3rdPartyFeeds News

MarketWatch First Take: Apple design should be fine without Jony Ive

Apple Inc. investors should not worry too much about the upcoming departure of industrial design guru Jony Ive, because some of its products could use a big design refresh anyway. Read More...

Apple Inc. investors should not worry too much about the upcoming departure of industrial design guru Jony Ive, because some of the tech giant’s products could use a big design refresh anyway.

On Thursday, Apple’s shares AAPL, -0.03%   slipped less than 1% in after-hours trading on the news of his departure. Ive told the Financial Times in an interview that his new company will be called LoveFrom and that he while he will no longer be an employee of Apple, he will still be very involved. “This just seems like a natural and gentle time to make this change,” he told the FT.

Ive is seen as a hugely influential industrial designer, of the ilk of Buckminster Fuller and Norman Bel Geddes, and his legacy at Apple is a long one. Ive was also one of co-founder Steve Jobs’s closest confidants. According to Walter Isaacson’s biography, Jobs considered Ive a “spiritual partner” and he had more power at Apple than anyone besides Jobs at the time.

Ive has said that when he was a child in London, a Braun juicer that his parents purchased, designed by German industrial designer Dieter Rams, made a huge impression on him and he later studied his work

Ive has been a major design force behind products such as the original iMac, the iPod, the iPhone, the iPad, the Apple Watch, and most recently, Apple’s new “spaceship campus,” known as Apple Park, with which he worked closely with London-based architect Norman Foster. In 2012, he was knighted at Buckingham Palace for services to design and enterprise.

Since Apple moved its employees to the new Apple Park campus in Cupertino, Calif., Ive has not been present much, according to some Apple sources. In 2015, he was named Apple’s first chief design officer, but in 2017 he handed off the day-to-day managerial responsibilities for industrial design and user interface to two other Apple design executives. His voice was also absent from the narration for the most recent video at Apple’s most recent product launch in March. Ive’s posh accent and his British pronunciation of “aluminium” were distinct features of past videos.

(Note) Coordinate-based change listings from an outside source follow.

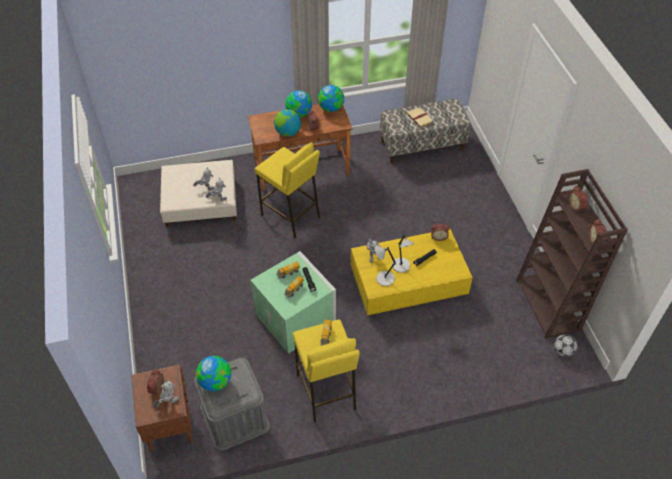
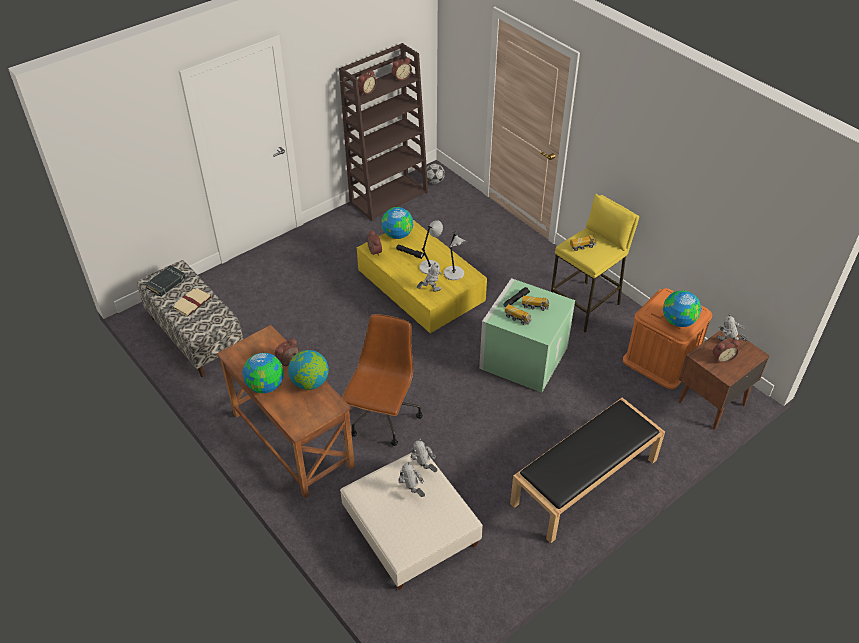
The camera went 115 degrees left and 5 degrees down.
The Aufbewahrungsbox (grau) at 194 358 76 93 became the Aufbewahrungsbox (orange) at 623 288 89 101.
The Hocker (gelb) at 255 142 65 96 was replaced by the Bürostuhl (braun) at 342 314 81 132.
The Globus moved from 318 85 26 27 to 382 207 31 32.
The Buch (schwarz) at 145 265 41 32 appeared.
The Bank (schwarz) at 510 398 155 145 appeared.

“I actually thought it was just a matter of time before he broadened his industrial-design reach,” said Tim Bajarin, president of Creative Strategies and a longtime Apple analyst. “He is still relatively young. I am not surprised.” Bajarin said that the good news is that Apple will be Ive’s primary client. “This is not one of those things where it’s being handled through the junior officers. He will be a strategic guide for Apple on industrial design,” he said.

In an interview with USA Today in 2013, Ive said he would like to design cups and talked about the lines of a chair. Bajarin said his industrial design skills go well beyond the computer industry.

Ive has been with Apple for nearly 30 years, joining Apple in 1992, and was named as senior industrial designer in 1997 when Jobs returned to the company. Because of his status as a favorite of Jobs, some fellow employees were reportedly resentful or jealous of Ive, and since Jobs’s death in 2011, Ive was not very popular, some insiders said. He will spend time in both the U.S. and the U.K., and many of the people on his design team at Apple have already left, sources said.

Apple said that design team leaders Evans Hankey, vice president of industrial design, and Alan Dye, vice president of human interface design, will now report to Jeff Williams, Apple’s chief operating officer. In a statement, Apple CEO Tim Cook said Ive is “a singular figure in the design world and his role in Apple’s revival cannot be overstated.”

That said, Apple’s products, especially the Macintosh and the iPhone, are in need of a major reboot, with sales of the Mac down 3.7% in the most recent quarter, and iPhone sales down 17.5%. Apple has made a huge push to grow its higher-margin services business, as some of its hardware businesses have slowed down.

“The major question now, going forward, is around future product innovation with one of the key visionaries of the Apple brand gone,” said Dan Ives, a Wedbush Securities analyst, voicing Wall Street’s concerns. “This news only adds to the current agita around the Apple story as the company is branching out into television and gaming.”

And as Apple focuses more and more on services, perhaps Ive also could see the writing on the wall in terms of his influence, as hardware becomes a smaller part Apple’s overall revenue.

Ive’s departure may also be further confirmation that Apple is still not making much progress in self-driving cars, since that is another field he has been interested in. As a consultant for Apple, Ive will clearly still have major influence, if any such product ever makes it off the ground.

Whether or not Apple will want another in-house designer is a big question that lingers, but how much its signature aesthetic could change is an even bigger question.